Ich hoffe aber schon, dass der Markus gute Kontakte nach oben hat und den einen oder anderen Rat auch annehmen kann. Auf jeden Fall wird es spannend, wie der evangelische Ministerpräsident künftig weitgehend katholische Gebiete beseelt. Er ist ja nach Günther Beckstein erst der Zweite auf diesem Posten. Beckstein wirkte im Übrigen immer wie der oberste Sachgebietsleiter Bayerns, war aber wohl in der Sachpolitik einer der Besten in diesem Amt.

Der bayerische Landesbischof Heinrich Bedford-Strohm kriegt bei Ihnen sein Fett weg. Warum?

Jonas: Das Jenseits-Interview, das er um Ostern herum dem Spiegel gegeben hat, reizte mich, ihm etwas auf den Zahn zu fühlen. Ich konnte nicht anders und musste widersprechen. Ich nehme an, der Mann hat Humor und hält das aus.

An einer Stelle schreiben Sie, Kinder in die Welt zu setzen sei die einzige Möglichkeit, sich unsterblich zu machen. Darf das als Aufforderung verstanden werden?

Jonas: Da hab ich natürlich nichts dagegen. Es ist ja medizinisch erwiesen, dass bei der Zeugung eines Kindes, wenn Samen- und Eizelle verschmelzen, die Gendateien der Eltern kopiert und neu kombiniert werden. Ein neuer Mensch entsteht, indem die Gene der Eltern in einer neuen Konstellation für die nächste Generation gesichert werden. Man könnte Kinder also als lebende Festplatten begreifen, in denen die Eltern weiterleben. Wenn man sich überlegt, wie weit das in der Zeit zurückgreift, ist das doch ein faszinierender Gedanke.

Zum Ende hin sprechen Sie vom "Göttlichen Muss", dass also da noch was sein muss. Ist das letztlich also die Lösung, die Gewissheit, dass nach dem Tod nicht Schluss ist?

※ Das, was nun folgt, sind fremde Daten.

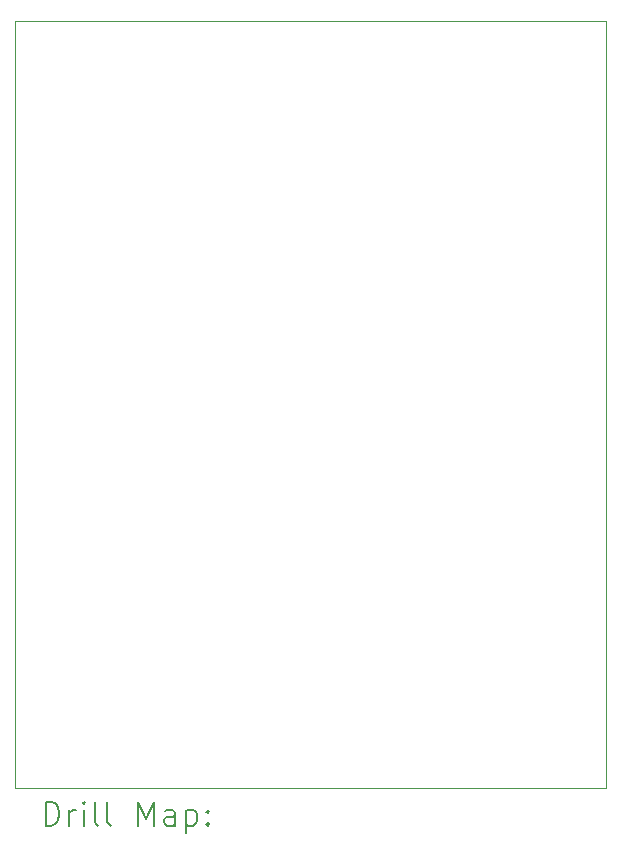
<source format=gbr>
%TF.GenerationSoftware,KiCad,Pcbnew,8.0.6*%
%TF.CreationDate,2024-10-20T12:02:17+02:00*%
%TF.ProjectId,foxy,666f7879-2e6b-4696-9361-645f70636258,rev?*%
%TF.SameCoordinates,Original*%
%TF.FileFunction,Drillmap*%
%TF.FilePolarity,Positive*%
%FSLAX45Y45*%
G04 Gerber Fmt 4.5, Leading zero omitted, Abs format (unit mm)*
G04 Created by KiCad (PCBNEW 8.0.6) date 2024-10-20 12:02:17*
%MOMM*%
%LPD*%
G01*
G04 APERTURE LIST*
%ADD10C,0.050000*%
%ADD11C,0.200000*%
G04 APERTURE END LIST*
D10*
X9144000Y-6477000D02*
X14144000Y-6477000D01*
X14144000Y-12977000D01*
X9144000Y-12977000D01*
X9144000Y-6477000D01*
D11*
X9402277Y-13290984D02*
X9402277Y-13090984D01*
X9402277Y-13090984D02*
X9449896Y-13090984D01*
X9449896Y-13090984D02*
X9478467Y-13100508D01*
X9478467Y-13100508D02*
X9497515Y-13119555D01*
X9497515Y-13119555D02*
X9507039Y-13138603D01*
X9507039Y-13138603D02*
X9516563Y-13176698D01*
X9516563Y-13176698D02*
X9516563Y-13205269D01*
X9516563Y-13205269D02*
X9507039Y-13243365D01*
X9507039Y-13243365D02*
X9497515Y-13262412D01*
X9497515Y-13262412D02*
X9478467Y-13281460D01*
X9478467Y-13281460D02*
X9449896Y-13290984D01*
X9449896Y-13290984D02*
X9402277Y-13290984D01*
X9602277Y-13290984D02*
X9602277Y-13157650D01*
X9602277Y-13195746D02*
X9611801Y-13176698D01*
X9611801Y-13176698D02*
X9621324Y-13167174D01*
X9621324Y-13167174D02*
X9640372Y-13157650D01*
X9640372Y-13157650D02*
X9659420Y-13157650D01*
X9726086Y-13290984D02*
X9726086Y-13157650D01*
X9726086Y-13090984D02*
X9716563Y-13100508D01*
X9716563Y-13100508D02*
X9726086Y-13110031D01*
X9726086Y-13110031D02*
X9735610Y-13100508D01*
X9735610Y-13100508D02*
X9726086Y-13090984D01*
X9726086Y-13090984D02*
X9726086Y-13110031D01*
X9849896Y-13290984D02*
X9830848Y-13281460D01*
X9830848Y-13281460D02*
X9821324Y-13262412D01*
X9821324Y-13262412D02*
X9821324Y-13090984D01*
X9954658Y-13290984D02*
X9935610Y-13281460D01*
X9935610Y-13281460D02*
X9926086Y-13262412D01*
X9926086Y-13262412D02*
X9926086Y-13090984D01*
X10183229Y-13290984D02*
X10183229Y-13090984D01*
X10183229Y-13090984D02*
X10249896Y-13233841D01*
X10249896Y-13233841D02*
X10316563Y-13090984D01*
X10316563Y-13090984D02*
X10316563Y-13290984D01*
X10497515Y-13290984D02*
X10497515Y-13186222D01*
X10497515Y-13186222D02*
X10487991Y-13167174D01*
X10487991Y-13167174D02*
X10468944Y-13157650D01*
X10468944Y-13157650D02*
X10430848Y-13157650D01*
X10430848Y-13157650D02*
X10411801Y-13167174D01*
X10497515Y-13281460D02*
X10478467Y-13290984D01*
X10478467Y-13290984D02*
X10430848Y-13290984D01*
X10430848Y-13290984D02*
X10411801Y-13281460D01*
X10411801Y-13281460D02*
X10402277Y-13262412D01*
X10402277Y-13262412D02*
X10402277Y-13243365D01*
X10402277Y-13243365D02*
X10411801Y-13224317D01*
X10411801Y-13224317D02*
X10430848Y-13214793D01*
X10430848Y-13214793D02*
X10478467Y-13214793D01*
X10478467Y-13214793D02*
X10497515Y-13205269D01*
X10592753Y-13157650D02*
X10592753Y-13357650D01*
X10592753Y-13167174D02*
X10611801Y-13157650D01*
X10611801Y-13157650D02*
X10649896Y-13157650D01*
X10649896Y-13157650D02*
X10668944Y-13167174D01*
X10668944Y-13167174D02*
X10678467Y-13176698D01*
X10678467Y-13176698D02*
X10687991Y-13195746D01*
X10687991Y-13195746D02*
X10687991Y-13252888D01*
X10687991Y-13252888D02*
X10678467Y-13271936D01*
X10678467Y-13271936D02*
X10668944Y-13281460D01*
X10668944Y-13281460D02*
X10649896Y-13290984D01*
X10649896Y-13290984D02*
X10611801Y-13290984D01*
X10611801Y-13290984D02*
X10592753Y-13281460D01*
X10773705Y-13271936D02*
X10783229Y-13281460D01*
X10783229Y-13281460D02*
X10773705Y-13290984D01*
X10773705Y-13290984D02*
X10764182Y-13281460D01*
X10764182Y-13281460D02*
X10773705Y-13271936D01*
X10773705Y-13271936D02*
X10773705Y-13290984D01*
X10773705Y-13167174D02*
X10783229Y-13176698D01*
X10783229Y-13176698D02*
X10773705Y-13186222D01*
X10773705Y-13186222D02*
X10764182Y-13176698D01*
X10764182Y-13176698D02*
X10773705Y-13167174D01*
X10773705Y-13167174D02*
X10773705Y-13186222D01*
M02*

</source>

Jonas: Ganz so einfach sollten wir es uns nicht machen. Zunächst wird der Vorhang zugezogen. Vielleicht geht’s hinter der Bühne weiter? – Es könnte schon noch etwas sein, aber es könnt auch nix sein. Es gibt Erkenntnisse und Gewissheiten. Wissenschaftlich belegbare Erkenntnisse für ein ewiges Leben haben wir nicht. Gläubige Gewissheiten dagegen haben wir viele. Das göttliche Muss hängt vom Glauben ab. Für Glaubende ist Gott ein Muss. In Niederbayern sagt man: Nix G’wieß woaß ma ned. Schau ma moi, na seng ma’s scho! – Und des is g’wieß.